Warning

The skimming tool has been generalized and externalized. The information below is obsolete and related to old releases. If possible, use a more recent release and get the corresponding documentation from the new TRAC server.

v7r0 vs v6r3

  • Rename the skimmer into tskim.
  • Rename SK_* variables into TS_* variables (yet keeping backward compatibility).
  • ENABLE APPLYING A NEW CUT ON AN INPUT CEL.
  • Enable fast merge whatever the maximum size, if ROOT release is >= 5.18 .
  • Introduce TS_META_DATA, whose default value is $TS_DIR/share/GlastMetaData.txt.
  • The TS_DEBUG_* variables are now integers : the bigger, the more debug output.
  • Fix a bug into the interpretation of big values for TS_$ variables whose type if Long64_t, for example TS_MAX_FILE_SIZE.

v6r3 vs v6r2p2

  • Enable cuts on non-tuple data type (for example digi).
  • Better check the types and values of RunId/EventId.

v6r2p2 vs v6r2p1

  • Checks the types and values of of RunId/EventId.

v6r2p1 vs v6r1

  • Restore support of SK_OUTPUT_FILE_LIST
  • Remove the last use of ACliC, which indirectly solves the issue with /tmp/Skimmer temporary areas.
  • Remove bug, and print a single warning when the input data files which are chained come from several different ROOT versions (and do not warn if they only differ of 1000000).
  • New variable SK_REBUILD_INDEX. If true (the default), the skimmer does not trust the TTree indexes which already stay in the input data files, and rebuild them all on the fly.
  • New variable SK_OUTPUT_FILE_PATH, only used if there is a single kind of data which is skimmed.
  • For consistency, rename SK_OUT_DIR into SK_OUTPUT_DIR, SK_OUT_FILE_BODY into SK_OUTPUT_FILE_BODY.
  • Exit with error code if one the input data file could not be opened.

v6r1 vs v6r0

First support for CEL files

  • When SK_OUTPUT_CEL is defined, output data us written into an output CompositeEventList instead of real output ROOT files, for all the components
    which are a sequence of events (the latter is testified by the presence of branches for run id and event id).
  • When SK_INPUT_CEL is defined and neither SK_INPUT_FILE_LIST nor SK_TASK, the list of input data files will be taken from the CEL.
  • When SK_INPUT_CEL is defined and neither SK_INPUT_EVENT_LIST nor SK_TCUT, the list of events will be taken from the CEL.

v6r0 vs v5r0

Interface reviewed

Due to the introduction of CEL support, the list of SK_* variables has been partly modified.
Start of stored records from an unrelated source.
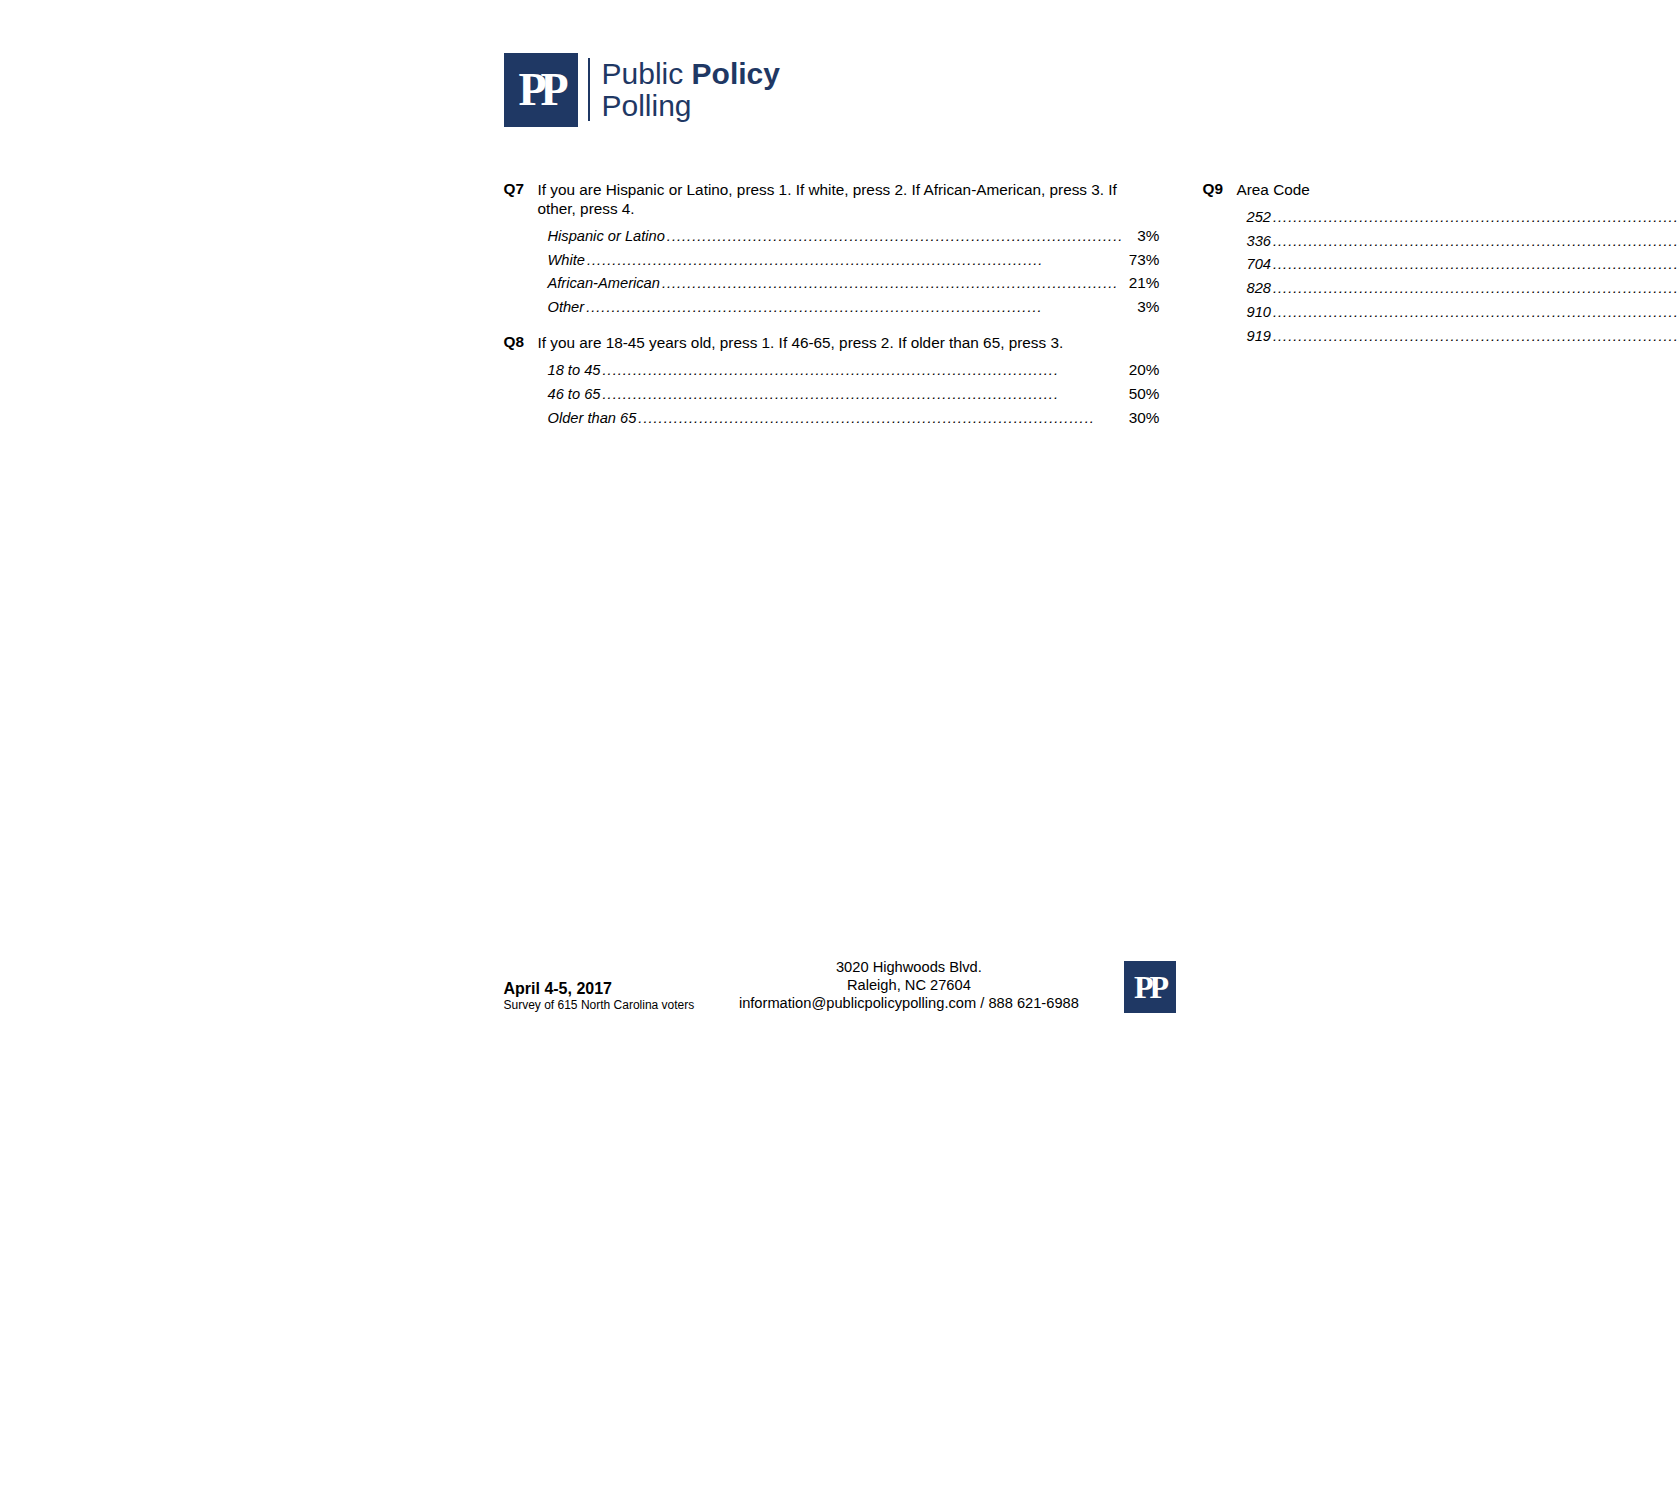PP
Public Policy
Polling
Q7
If you are Hispanic or Latino, press 1. If white, press 2. If African-American, press 3. If other, press 4.
Hispanic or Latino.......................................................................................... 3%
White.......................................................................................... 73%
African-American.......................................................................................... 21%
Other.......................................................................................... 3%
Q8
If you are 18-45 years old, press 1. If 46-65, press 2. If older than 65, press 3.
18 to 45.......................................................................................... 20%
46 to 65.......................................................................................... 50%
Older than 65.......................................................................................... 30%
Q9
Area Code
252.......................................................................................... 12%
336.......................................................................................... 23%
704.......................................................................................... 19%
828.......................................................................................... 14%
910.......................................................................................... 15%
919.......................................................................................... 17%
April 4-5, 2017
Survey of 615 North Carolina voters
3020 Highwoods Blvd.
Raleigh, NC 27604
information@publicpolicypolling.com / 888 621-6988
PP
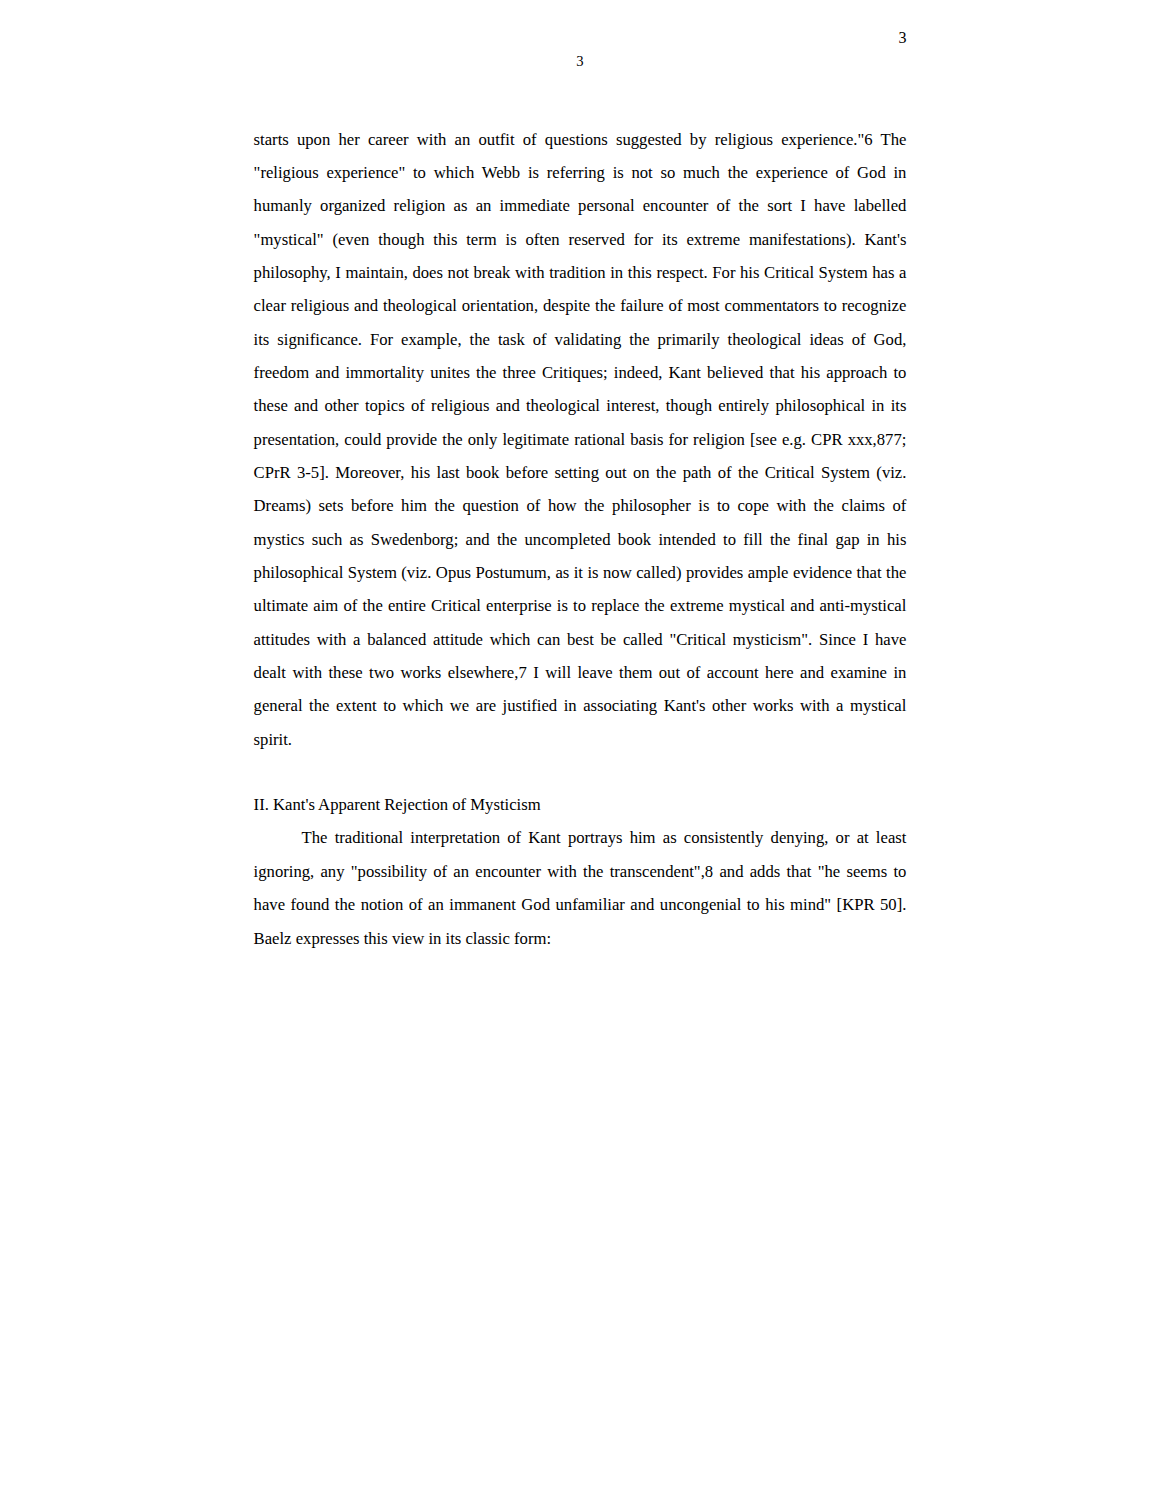3
3
starts upon her career with an outfit of questions suggested by religious experience."6 The "religious experience" to which Webb is referring is not so much the experience of God in humanly organized religion as an immediate personal encounter of the sort I have labelled "mystical" (even though this term is often reserved for its extreme manifestations). Kant's philosophy, I maintain, does not break with tradition in this respect. For his Critical System has a clear religious and theological orientation, despite the failure of most commentators to recognize its significance. For example, the task of validating the primarily theological ideas of God, freedom and immortality unites the three Critiques; indeed, Kant believed that his approach to these and other topics of religious and theological interest, though entirely philosophical in its presentation, could provide the only legitimate rational basis for religion [see e.g. CPR xxx,877; CPrR 3-5]. Moreover, his last book before setting out on the path of the Critical System (viz. Dreams) sets before him the question of how the philosopher is to cope with the claims of mystics such as Swedenborg; and the uncompleted book intended to fill the final gap in his philosophical System (viz. Opus Postumum, as it is now called) provides ample evidence that the ultimate aim of the entire Critical enterprise is to replace the extreme mystical and anti-mystical attitudes with a balanced attitude which can best be called "Critical mysticism". Since I have dealt with these two works elsewhere,7 I will leave them out of account here and examine in general the extent to which we are justified in associating Kant's other works with a mystical spirit.
II. Kant's Apparent Rejection of Mysticism
The traditional interpretation of Kant portrays him as consistently denying, or at least ignoring, any "possibility of an encounter with the transcendent",8 and adds that "he seems to have found the notion of an immanent God unfamiliar and uncongenial to his mind" [KPR 50]. Baelz expresses this view in its classic form:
Typically, any variable defining the name of a textual parameter file has been replaced by two variables, a SK_INPUT_* one and a SK_OUPUT_* one. The corresponding SK_FORCE_* and SK_SKIP_* variables have disappeared. Please read the new Confluence User Guide.

TO BE NOTED : the definition of SK_TASK was previously mandatory, because it was used in the default value of other variables. From now on, it must only be defined for pipeline I data, when one want to get the list of files from the corresponding catalog.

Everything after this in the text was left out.